Leslie Cole
For lovers of all things piggy, the expected arrival early this year of iberico ham (jamon iberico), the Perigord truffle of the pork world, was cause for celebration. Despite plenty of promises, the wait isn't over yet.
Streaked with creamy, nutty-tasting fat and so red it's nearly purple, the salt- and air-cured Spanish mountain ham, known also as pata negra (Spanish for black foot or black hoof), is widely acknowledged as the world's greatest.
"It's fantastic," says Steve Jones of Steve's Cheese in Northwest Portland, who tasted the most prized type, the acorn-fed jamon iberico de bellota, several years back at Harrods in London. "It is really hard to forget. The acorns impart a definite nuttiness."
A popular bar snack in Spain (some would call it a national obsession), iberico ham, like its everyday cousin, serrano, is a meatier, gutsier nibble than a delicate slice of prosciutto.
The meat comes from free-range Iberian hogs, a boarlike heirloom breed that roams Western Andalusia gorging on wild acorns. The breed, the feed and the fact each whole-leg ham dry-cures for two to four years, accounts for its appeal and its exorbitant price: around $1,200 for a whole ham, although you can buy it by the slice ($50 to $100 a pound, depending on the grade).
Trouble is, it's never been sold on American shores because until recently Spain lacked a USDA-certified slaughterhouse for it. (Serrano ham gets around that because it's butchered in Holland, which does have USDA facilities, and then sent back to Spain for curing.)
That changed in 2005, when a small Spanish operation called Fermin built a USDA-approved facility and was approved to export iberico pork products to the U.S. Though a few cases of chorizo and salchichon, dry-aged sausages made from the vaunted pork, slipped into Portland last fall (Pastaworks sold them locally for about a month), the shipments stopped, and there's still no sign of that ham.
What's the holdup?
It boils down to missing paperwork, say folks close to the process.
"For the last six months, we've been on a sort of go-slow," says Taylor Griffin, a partner in Fermin USA, the U.S. subsidiary of the Spanish producer. (Another partner in the venture is Spanish chef Jose Andres, who owns Jaleo and six other restaurants around Washington, D.C.)
"We had to verify some of the processing steps in a scientific way for USDA, and they stopped us from exporting more product until we did these things."
Fermin, Griffin says, was "delisted" by USDA officials but is in the process of re-listing. What should have taken 90 days to sort out has taken six months, he says. Within a month he expects to see chorizo and salchichon, spicy, dry-cured sausages made from iberico pork. The chewy, deep-red chorizo is flavored with smoky pimenton; the wine-colored salchichon flecked with black pepper.
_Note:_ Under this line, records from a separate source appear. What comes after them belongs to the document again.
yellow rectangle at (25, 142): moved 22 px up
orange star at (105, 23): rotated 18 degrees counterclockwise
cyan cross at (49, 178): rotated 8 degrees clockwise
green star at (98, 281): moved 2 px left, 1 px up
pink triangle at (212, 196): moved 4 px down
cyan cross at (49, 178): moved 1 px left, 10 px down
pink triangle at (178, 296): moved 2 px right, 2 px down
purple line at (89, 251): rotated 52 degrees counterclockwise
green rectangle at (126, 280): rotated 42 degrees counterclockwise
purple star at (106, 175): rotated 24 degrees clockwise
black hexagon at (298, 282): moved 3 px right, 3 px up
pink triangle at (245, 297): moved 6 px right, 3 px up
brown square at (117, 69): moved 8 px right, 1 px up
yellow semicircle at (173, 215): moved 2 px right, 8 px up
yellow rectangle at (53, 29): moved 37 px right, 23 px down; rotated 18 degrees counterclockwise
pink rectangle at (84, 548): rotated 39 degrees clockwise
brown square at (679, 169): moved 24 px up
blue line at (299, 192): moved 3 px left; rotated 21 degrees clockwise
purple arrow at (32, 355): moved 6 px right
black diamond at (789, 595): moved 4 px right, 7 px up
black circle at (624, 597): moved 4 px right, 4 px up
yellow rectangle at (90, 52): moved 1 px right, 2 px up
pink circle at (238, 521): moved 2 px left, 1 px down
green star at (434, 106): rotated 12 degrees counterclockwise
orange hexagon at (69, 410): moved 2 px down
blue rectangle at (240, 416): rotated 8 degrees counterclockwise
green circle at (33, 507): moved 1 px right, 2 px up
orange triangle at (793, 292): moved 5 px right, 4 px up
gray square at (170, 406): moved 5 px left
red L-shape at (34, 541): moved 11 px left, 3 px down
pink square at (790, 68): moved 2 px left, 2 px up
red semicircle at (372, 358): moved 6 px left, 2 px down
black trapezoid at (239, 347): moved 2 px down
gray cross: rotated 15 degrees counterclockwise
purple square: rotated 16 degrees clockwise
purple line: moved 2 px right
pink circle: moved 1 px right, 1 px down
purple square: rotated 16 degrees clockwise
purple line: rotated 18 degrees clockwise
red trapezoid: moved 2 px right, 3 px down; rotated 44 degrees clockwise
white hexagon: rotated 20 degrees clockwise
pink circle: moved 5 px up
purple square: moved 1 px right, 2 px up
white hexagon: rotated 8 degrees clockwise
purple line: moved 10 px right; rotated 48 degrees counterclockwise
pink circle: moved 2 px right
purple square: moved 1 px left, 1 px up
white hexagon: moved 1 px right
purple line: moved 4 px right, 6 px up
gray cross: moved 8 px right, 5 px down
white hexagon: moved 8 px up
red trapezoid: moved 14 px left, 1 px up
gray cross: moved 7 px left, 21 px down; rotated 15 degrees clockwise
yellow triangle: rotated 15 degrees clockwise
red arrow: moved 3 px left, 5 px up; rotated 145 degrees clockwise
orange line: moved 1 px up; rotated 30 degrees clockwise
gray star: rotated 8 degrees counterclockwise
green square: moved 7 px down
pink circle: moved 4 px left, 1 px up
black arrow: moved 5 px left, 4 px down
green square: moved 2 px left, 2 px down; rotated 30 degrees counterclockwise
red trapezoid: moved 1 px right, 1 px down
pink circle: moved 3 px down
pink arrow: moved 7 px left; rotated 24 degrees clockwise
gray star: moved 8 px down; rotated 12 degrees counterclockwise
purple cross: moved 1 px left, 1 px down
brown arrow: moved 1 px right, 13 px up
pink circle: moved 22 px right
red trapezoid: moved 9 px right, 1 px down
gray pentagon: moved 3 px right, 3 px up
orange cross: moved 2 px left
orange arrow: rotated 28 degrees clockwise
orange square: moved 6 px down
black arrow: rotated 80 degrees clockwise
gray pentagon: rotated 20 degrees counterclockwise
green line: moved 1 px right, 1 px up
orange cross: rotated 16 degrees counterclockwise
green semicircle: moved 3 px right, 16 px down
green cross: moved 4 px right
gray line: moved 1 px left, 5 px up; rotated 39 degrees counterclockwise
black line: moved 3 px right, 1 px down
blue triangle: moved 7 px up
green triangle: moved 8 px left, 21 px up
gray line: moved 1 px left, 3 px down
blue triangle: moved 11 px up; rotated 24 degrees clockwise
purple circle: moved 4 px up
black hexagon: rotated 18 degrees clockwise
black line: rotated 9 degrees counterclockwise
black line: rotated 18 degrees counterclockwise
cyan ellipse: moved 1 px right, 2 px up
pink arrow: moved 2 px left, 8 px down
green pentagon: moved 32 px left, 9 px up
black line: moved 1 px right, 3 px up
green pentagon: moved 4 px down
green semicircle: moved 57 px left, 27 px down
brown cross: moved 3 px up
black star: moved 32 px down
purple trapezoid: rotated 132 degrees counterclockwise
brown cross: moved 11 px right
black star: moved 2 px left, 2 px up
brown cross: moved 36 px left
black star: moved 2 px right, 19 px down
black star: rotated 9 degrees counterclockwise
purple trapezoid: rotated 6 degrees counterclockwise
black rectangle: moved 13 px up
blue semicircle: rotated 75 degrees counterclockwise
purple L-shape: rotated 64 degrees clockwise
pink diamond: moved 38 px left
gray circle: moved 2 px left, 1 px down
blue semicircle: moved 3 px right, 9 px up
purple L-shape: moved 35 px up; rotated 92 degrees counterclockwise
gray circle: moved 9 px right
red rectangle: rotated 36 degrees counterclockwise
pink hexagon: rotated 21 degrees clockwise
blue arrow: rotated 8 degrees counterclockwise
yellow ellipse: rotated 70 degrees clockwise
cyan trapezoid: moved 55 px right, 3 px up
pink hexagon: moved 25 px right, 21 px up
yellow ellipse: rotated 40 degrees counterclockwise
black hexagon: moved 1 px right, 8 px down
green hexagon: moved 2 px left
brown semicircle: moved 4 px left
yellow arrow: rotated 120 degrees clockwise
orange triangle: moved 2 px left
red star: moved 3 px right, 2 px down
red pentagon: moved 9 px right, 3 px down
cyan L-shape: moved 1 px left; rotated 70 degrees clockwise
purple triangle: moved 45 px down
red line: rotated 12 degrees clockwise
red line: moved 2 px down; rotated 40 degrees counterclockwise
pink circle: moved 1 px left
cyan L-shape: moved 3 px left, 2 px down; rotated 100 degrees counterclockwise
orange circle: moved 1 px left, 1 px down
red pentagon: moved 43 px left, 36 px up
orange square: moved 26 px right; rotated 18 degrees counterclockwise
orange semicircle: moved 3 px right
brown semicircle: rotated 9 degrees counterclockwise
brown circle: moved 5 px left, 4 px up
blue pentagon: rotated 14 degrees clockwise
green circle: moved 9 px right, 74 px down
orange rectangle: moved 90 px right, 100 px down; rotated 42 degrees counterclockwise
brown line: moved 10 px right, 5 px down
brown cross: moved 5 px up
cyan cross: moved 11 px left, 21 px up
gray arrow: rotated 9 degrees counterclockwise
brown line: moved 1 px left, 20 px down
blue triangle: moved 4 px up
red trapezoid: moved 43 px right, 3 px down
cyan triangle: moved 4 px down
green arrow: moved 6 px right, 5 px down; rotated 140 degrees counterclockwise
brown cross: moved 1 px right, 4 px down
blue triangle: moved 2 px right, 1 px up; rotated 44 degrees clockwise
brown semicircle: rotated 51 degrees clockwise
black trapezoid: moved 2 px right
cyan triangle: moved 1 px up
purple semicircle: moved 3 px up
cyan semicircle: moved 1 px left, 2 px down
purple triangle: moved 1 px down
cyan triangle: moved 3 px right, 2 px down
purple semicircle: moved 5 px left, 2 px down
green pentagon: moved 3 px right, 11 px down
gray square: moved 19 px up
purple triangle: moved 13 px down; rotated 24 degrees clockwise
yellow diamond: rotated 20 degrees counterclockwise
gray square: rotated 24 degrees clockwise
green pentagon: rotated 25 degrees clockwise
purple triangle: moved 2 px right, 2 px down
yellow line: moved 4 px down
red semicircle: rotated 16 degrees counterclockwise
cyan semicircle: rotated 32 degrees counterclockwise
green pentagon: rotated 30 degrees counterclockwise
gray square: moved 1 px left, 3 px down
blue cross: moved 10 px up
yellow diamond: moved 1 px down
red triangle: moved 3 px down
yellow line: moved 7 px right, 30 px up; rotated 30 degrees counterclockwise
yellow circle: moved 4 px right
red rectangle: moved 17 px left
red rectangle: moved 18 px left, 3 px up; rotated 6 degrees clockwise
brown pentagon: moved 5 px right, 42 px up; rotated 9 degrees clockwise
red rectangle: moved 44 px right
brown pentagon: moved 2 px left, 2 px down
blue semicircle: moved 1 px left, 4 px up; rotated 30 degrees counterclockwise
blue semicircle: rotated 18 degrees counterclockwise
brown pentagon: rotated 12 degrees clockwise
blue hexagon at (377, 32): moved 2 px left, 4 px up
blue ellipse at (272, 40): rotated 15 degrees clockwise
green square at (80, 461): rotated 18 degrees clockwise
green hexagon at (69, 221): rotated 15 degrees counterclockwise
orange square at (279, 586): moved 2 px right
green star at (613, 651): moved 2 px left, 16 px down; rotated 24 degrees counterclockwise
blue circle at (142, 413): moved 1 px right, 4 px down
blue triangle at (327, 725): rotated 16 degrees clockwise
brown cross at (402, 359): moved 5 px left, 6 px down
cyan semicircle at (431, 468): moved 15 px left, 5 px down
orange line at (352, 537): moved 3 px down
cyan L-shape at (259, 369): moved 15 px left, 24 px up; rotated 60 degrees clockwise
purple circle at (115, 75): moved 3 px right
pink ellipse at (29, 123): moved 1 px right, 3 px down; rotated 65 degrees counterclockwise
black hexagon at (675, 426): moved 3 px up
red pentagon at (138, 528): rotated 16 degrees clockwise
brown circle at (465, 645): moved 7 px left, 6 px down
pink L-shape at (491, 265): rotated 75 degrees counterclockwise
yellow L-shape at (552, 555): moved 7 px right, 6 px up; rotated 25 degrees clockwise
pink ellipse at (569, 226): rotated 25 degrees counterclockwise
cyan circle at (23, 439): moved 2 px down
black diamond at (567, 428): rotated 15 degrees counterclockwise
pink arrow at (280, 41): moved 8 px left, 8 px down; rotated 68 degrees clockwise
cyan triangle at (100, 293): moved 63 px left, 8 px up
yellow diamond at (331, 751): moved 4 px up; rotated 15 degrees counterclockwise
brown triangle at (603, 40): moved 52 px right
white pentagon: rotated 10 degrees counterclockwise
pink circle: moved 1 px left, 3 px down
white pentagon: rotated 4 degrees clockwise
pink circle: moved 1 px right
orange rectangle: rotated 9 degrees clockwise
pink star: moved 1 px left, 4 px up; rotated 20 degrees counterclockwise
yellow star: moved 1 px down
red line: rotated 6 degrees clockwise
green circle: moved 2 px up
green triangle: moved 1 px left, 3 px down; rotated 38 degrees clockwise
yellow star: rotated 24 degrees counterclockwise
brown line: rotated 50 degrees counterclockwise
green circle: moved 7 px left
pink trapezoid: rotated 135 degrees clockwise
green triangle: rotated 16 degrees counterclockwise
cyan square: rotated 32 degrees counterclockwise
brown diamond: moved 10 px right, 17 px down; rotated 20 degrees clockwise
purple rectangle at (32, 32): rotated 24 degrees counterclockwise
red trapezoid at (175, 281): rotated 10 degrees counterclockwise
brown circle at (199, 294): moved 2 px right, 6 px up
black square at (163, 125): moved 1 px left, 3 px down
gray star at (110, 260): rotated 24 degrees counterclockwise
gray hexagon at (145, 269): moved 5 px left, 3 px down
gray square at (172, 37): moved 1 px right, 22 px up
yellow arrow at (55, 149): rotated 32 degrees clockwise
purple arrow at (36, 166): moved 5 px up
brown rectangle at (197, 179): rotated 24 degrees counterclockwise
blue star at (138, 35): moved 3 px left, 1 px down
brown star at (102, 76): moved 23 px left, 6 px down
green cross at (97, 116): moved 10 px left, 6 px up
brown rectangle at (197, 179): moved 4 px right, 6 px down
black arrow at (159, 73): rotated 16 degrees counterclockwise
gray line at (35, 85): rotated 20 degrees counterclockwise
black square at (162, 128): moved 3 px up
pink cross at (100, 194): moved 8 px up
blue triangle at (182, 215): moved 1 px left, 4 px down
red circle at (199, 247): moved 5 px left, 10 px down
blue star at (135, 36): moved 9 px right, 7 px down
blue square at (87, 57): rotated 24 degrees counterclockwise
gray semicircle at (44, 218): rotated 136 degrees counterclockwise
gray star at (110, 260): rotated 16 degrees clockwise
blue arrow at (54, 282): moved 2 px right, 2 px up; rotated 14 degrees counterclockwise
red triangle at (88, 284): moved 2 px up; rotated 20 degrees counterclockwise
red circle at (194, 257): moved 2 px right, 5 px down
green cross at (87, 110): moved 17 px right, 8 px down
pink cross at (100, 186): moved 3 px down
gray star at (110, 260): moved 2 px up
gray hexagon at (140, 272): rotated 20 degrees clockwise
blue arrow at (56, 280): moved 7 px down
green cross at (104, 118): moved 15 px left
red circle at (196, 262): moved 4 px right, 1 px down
Soon after that, Griffin expects lomo, cured pork loin. The first iberico hams should arrive by summer, but it could be August 2008 before anyone sees the top-grade belotta hams, which require longer aging.
Don Harris of Spanish food purveyor La Tienda, a mail-order and online company based in Virginia, says the delay had nothing to do with the products or the processor not meeting U.S. standards.
"It was purely a clerical error. But once the clerical error happens, it takes on a life of its own."
Now "it's been all ironed out" between the Spanish government and USDA officials, he says, and ham could be in hand as early as May.
That would surely please the 300 customers on his waiting list, all of whom have paid $200 deposits for the privilege of getting in on the first shipment.
Fortunately for anyone who pays the price, a little goes a long way. Iberico ham, like its more common cousin, serrano, is meant to be nibbled as a snack, in small, bite-sized slices.
"It's got to be really thin, and it's cut parallel to the hoof, rather than across the grain," Harris says, noting that in Spain barmen slice it to order using a special holder and a long, flexible knife called a cuchillo jamonero.
If you want to capture the spirit of a tapas bar, serve it alongside some olives, toasted almonds and a glass of sherry. And be sure to eat the ham at room temperature to get the most flavor out of that luscious fat.
Another thing about that fat: Peter Kaminsky, author of "Pig Perfect," points out that about 55 percent of it is monounsaturated (the type that's in olive oil) and another 10 percent to 15 percent polyunsaturated because of all those acorns the forest-roaming hogs ingest on their way to becoming meat.
But the reason to buy this ham, if only a single slice, is not good fats. It's good flavor.